What I will focus on to succeed in this course

Really liked your resolve @radek! :slight_smile: And super thoughtful to add the ‘what not to do’ section :+1:

All the best!

5 Likes

Hope you achieve all this @radek. All the best!

1 Like

I liked this part as I wondered maybe we can create fastai group to participate in various Kaggle competitions (not limited to images recognition)? Who is in?

7 Likes

I would definitely love to be part of that.
Although I’m merely a beginner compared to all the pros around me :slight_smile:

2 Likes

Please be careful to not share any code / data related to a Kaggle competition privately outside of an official Kaggle team. Any information shared in such a manner should be also shared back with the Kaggle community. This would be breaking Kaggle rules and would also be not so great sportmanship.

I am fully aware no foul play was intended here, but if we were to form a fastai group and it were not to be an official Kaggle team, we would be effectively at an unfair advantage vs all the other people participating in the competition. This also means that if some of us will form an official Kaggle team, they should not be using a forum thread accessible to others to communicate / share code / discuss ideas.

Don’t mean to sound harsh and I think your instinct to collaborate is awesome and is what learning is about - hence we have these forums :slight_smile: Just wanted to chime in to make sure we stay on the right side of the law :wink:

One thing that maybe we could do would be to start a thread specifically for forming teams from within our cohort. Maybe everyone interested could write a couple of words on what competition they would be interested in collaborating on and how they would like to communicate / what their background is? Once people would agree to form a team, they could just head over to Kaggle and make it official and figure out via which channels to communicate? If anyone finds this idea interesting please feel free to start the thread :slight_smile:

Also, I think there would be a lot of value in taking what we learn in this course and applying it to different datasets. Maybe we could have a challenge thread where we could try applying info from lecture X to this and this dataset and discuss issues / approaches / results? Happy to facilitate such threads if there would be interest.

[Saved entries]
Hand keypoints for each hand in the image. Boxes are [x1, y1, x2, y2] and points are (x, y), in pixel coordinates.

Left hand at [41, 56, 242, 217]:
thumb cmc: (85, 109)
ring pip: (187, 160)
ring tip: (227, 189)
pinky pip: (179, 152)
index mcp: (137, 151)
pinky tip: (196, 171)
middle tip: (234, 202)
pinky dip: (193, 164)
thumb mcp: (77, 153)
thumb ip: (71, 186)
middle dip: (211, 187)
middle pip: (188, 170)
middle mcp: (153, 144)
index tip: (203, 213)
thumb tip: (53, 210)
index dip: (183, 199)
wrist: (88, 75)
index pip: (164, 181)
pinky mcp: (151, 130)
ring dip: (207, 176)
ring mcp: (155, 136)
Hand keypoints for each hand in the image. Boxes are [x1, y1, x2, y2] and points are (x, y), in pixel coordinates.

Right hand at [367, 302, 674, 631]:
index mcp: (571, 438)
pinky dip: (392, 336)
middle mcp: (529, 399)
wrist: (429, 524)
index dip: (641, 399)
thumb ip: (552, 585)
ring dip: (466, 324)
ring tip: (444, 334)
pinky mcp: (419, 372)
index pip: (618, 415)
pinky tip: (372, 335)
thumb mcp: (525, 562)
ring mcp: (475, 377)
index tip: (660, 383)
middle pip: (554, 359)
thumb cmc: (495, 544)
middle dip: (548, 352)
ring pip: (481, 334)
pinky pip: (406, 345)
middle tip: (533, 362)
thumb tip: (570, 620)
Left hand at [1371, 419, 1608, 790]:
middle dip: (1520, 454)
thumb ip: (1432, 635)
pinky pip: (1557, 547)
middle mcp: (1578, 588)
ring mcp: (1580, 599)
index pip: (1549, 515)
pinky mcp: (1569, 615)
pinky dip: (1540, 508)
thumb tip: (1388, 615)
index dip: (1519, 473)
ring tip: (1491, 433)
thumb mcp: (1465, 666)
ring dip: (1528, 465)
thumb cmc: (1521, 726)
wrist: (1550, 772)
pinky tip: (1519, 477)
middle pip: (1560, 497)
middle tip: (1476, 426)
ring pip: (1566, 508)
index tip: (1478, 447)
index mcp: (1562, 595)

**PROBLEMS TO WORK ON**:
a) List every like count shown in the forum thread.
b) Summarize the forum thread in two sentences.
The saved entries are not needed for anything here.

**ANSWER SECTION**:
a) 5 Likes, 1 Like, 7 Likes, 2 Likes

b) Replies to @radek's post about succeeding in the course wish him well, and one poster proposes a fastai group to take part in various Kaggle competitions. Another reply warns that sharing competition code or data outside an official Kaggle team breaks Kaggle rules, then suggests a thread for forming official teams and a challenge thread for applying lecture material to different datasets.